## Problem to work on
From the entries below, copy each line in which the word "Einstellungen" occurs.

## Given entries
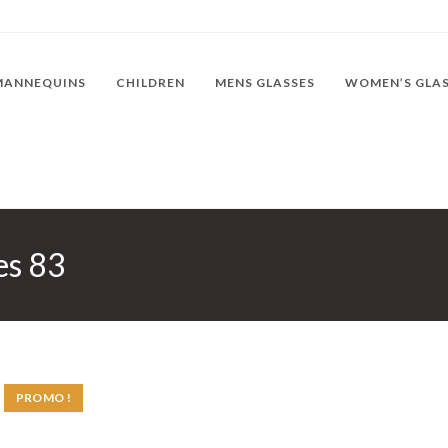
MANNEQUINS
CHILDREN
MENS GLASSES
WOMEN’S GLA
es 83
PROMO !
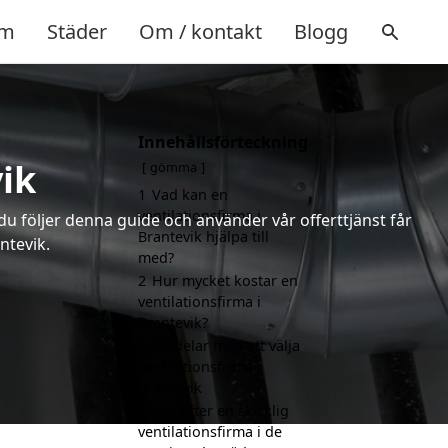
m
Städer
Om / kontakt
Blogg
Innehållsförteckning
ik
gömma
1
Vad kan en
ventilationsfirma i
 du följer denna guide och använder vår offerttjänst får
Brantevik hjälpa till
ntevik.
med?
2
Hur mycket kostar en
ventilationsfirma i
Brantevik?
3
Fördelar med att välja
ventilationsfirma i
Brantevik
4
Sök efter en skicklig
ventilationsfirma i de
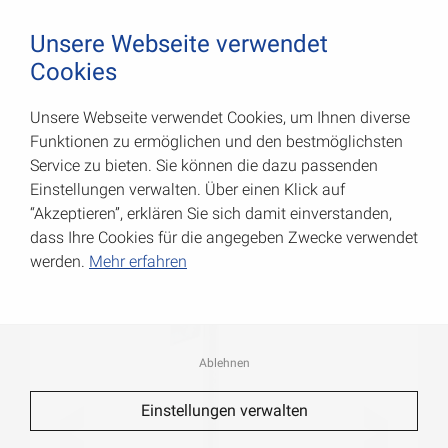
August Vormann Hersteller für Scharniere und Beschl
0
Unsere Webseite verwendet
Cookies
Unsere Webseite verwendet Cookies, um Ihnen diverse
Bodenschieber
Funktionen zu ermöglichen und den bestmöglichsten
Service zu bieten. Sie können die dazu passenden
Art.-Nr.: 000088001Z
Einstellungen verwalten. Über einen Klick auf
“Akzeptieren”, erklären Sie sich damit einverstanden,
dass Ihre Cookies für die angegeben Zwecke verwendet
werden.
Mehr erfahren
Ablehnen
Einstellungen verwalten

--

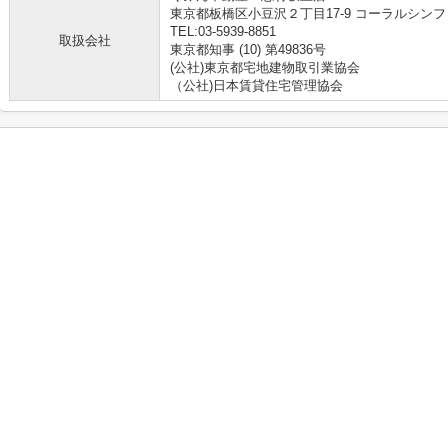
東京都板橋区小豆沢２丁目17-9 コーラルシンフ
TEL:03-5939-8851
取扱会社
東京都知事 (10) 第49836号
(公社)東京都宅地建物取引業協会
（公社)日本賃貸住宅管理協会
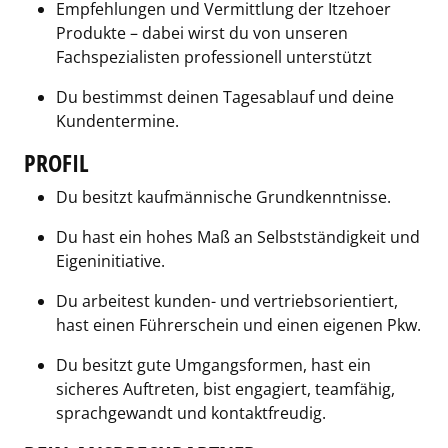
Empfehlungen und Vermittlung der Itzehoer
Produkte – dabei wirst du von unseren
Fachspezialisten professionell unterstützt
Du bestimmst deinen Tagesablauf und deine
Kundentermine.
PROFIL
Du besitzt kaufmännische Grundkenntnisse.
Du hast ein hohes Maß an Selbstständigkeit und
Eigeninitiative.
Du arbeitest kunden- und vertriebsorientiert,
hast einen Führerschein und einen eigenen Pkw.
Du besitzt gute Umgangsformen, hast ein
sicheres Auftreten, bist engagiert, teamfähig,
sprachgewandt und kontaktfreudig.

## Completed exercise
Einstellungen verwalten. Über einen Klick auf
Einstellungen verwalten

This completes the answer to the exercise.